Formerly Samuel Gompers Industrial H.S. for Boys

 

Wales Avenue and East 145th Street

 

Walter C. Martin

1933


In place of the steps and porticoed doorway we would expect at the front of a 1930's high school,  we’re met at street level with an iron gate and truck-wide driveway. It leads through the front wall into a courtyard, not planted but paved. (Originally, large workshops opened onto it.) From either side, twin six-storey towers survey the yard. A tall square brick chimney shamelessly pokes up at the rear. Outside again, a walk around the corners, past block-long brick walls with repeating columns of narrow windows, will confirm the impression: this school is meant to look like a factory. Samuel Gompers HS, purpose-built as an “industrial” public high school, was the first such institution to focus its training on a single industry-the electrical, rather than on multiple trades, preparing students for the integrated labor of mass production. Its building appropriately represents a “general electric” plant.

 

But that’s not the whole story. Presenting the plans for Gompers in 1930, Walter C. Martin touted the school’s “modernistic type of architecture,” the latest advance in his campaign to introduce a new style, “specially adaptable to school buildings.” It’s hard to know exactly what Martin, the Superintendent of School Buildings,  meant by “modernism.”  He seems to have been most interested in practicalities, avoiding “historical” building types and their trimmings, columns or Gothic tracery which restricted efficient window placement. Sometimes this meant opting for the low-relief facades of Art Deco. At Gompers his staff took a much more radical approach, in effect planing away all surface detail, and reducing all shape to an elementary cubic geometry. What remains is a balanced arrangement of blunt, distinct blocks. There are no cornices or moldings or visible roofs: planes of brick terminate in sharp edges, emphasized by smooth limestone quoining.
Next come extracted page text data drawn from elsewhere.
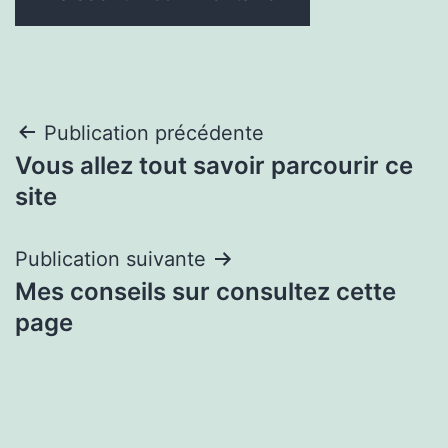
Navigation
Publication précédente
Vous allez tout savoir parcourir ce
de
site
l’article
Publication suivante
Mes conseils sur consultez cette
page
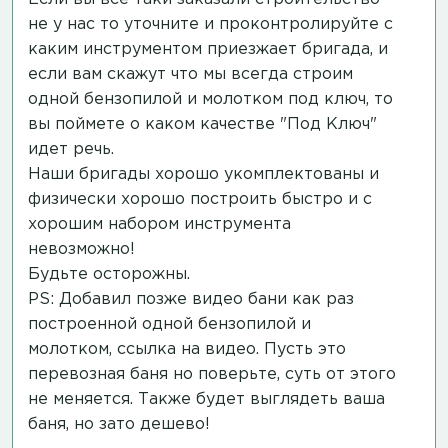
не у нас то уточните и проконтролируйте с
каким инструментом приезжает бригада, и
если вам скажут что мы всегда строим
одной бензопилой и молотком под ключ, то
вы поймете о каком качестве "Под Ключ"
идет речь.
Наши бригады хорошо укомплектованы и
физически хорошо построить быстро и с
хорошим набором инструмента
невозможно!
Будьте осторожны.
PS: Добавил позже видео бани как раз
построенной одной бензопилой и
молотком,
ссылка на видео
. Пусть это
перевозная баня но поверьте, суть от этого
не меняется. Также будет выглядеть ваша
баня, но зато дешево!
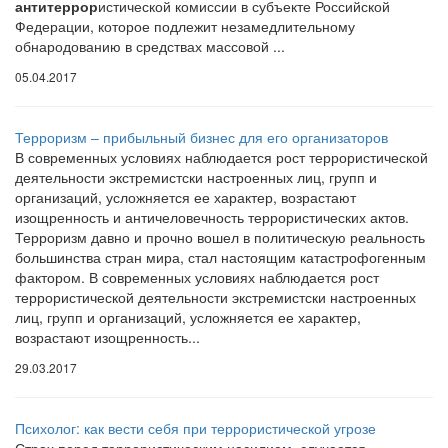
антитеррор
истической комиссии в субъекте Российской
Федерации, которое подлежит незамедлительному
обнародованию в средствах массовой ...
05.04.2017
Терроризм – прибыльный бизнес для его организаторов
В современных условиях наблюдается рост террористической
деятельности экстремистски настроенных лиц, групп и
организаций, усложняется ее характер, возрастают
изощренность и античеловечность террористических актов.
Терроризм давно и прочно вошел в политическую реальность
большинства стран мира, стал настоящим катастрофогенным
фактором. В современных условиях наблюдается рост
террористической деятельности экстремистски настроенных
лиц, групп и организаций, усложняется ее характер,
возрастают изощренность...
29.03.2017
Психолог: как вести себя при террористической угрозе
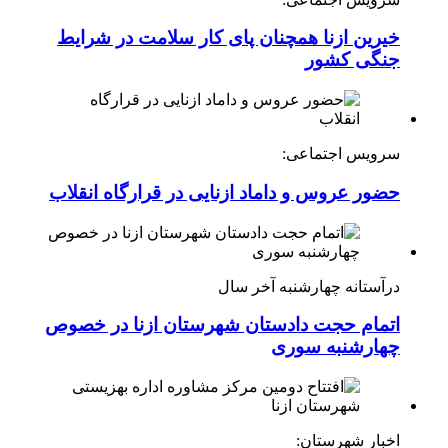
خیرین ازنا همچنان پای کار سلامت در شرایط
جنگی کشور
سرویس اجتماعی:
حضور عروس و داماد ازنایی در قرارگاه انقلاب
درآستانه چهارشنبه آخر سال
اتمام حجت دادستان شهرستان ازنا در خصوص
چهارشنبه ‌سوری
اخبار شهرستان:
The walls are evenly patterned by vertical columns of windows and spandrels, recessed between flat piers, a grid which not only implies the steel structure beneath, but measures out the perfect proportions of the building’s sections.

 

These economies of form were consistent with contemporary European architecture, which idealized the rationality of engineering and manufacturing. As Gompers was built, American admirers were echoing Le Corbusier’s notorious dictum “a house is a machine for living in” with the proposition that a school “must be to a certain extent, industrial in character as it is a machine for education.” (School Buildings of Today and Tomorrow, 1931). So the factory-like arrangement of the industrial school and the pursuit of “modernism” by its designers are tightly related. 

 

Gompers is not quite as austere as these constraints suggest. In compensation for the absence of raised ornament, it provides an impression of channels, chiseled-out vertical spaces. The pattern is set by the long shallow recesses of the arched window bays, and repeated in the enlarged bay which forms a broad niche down the face of each tower. Within these latter cavities, a compressed, intaglio decoration flourishes. Terracotta panels of bas-relief are inlaid along the edges, illustrating the varieties of industrial work. Limestone sheathing carries emblematic roundels and finely-lettered adages. And at the foot of the niches, just above the entrances to the towers, pairs of sculpted lions’ heads are actually permitted to protrude beyond the wall —a unique exception to the rule, a clever grace note.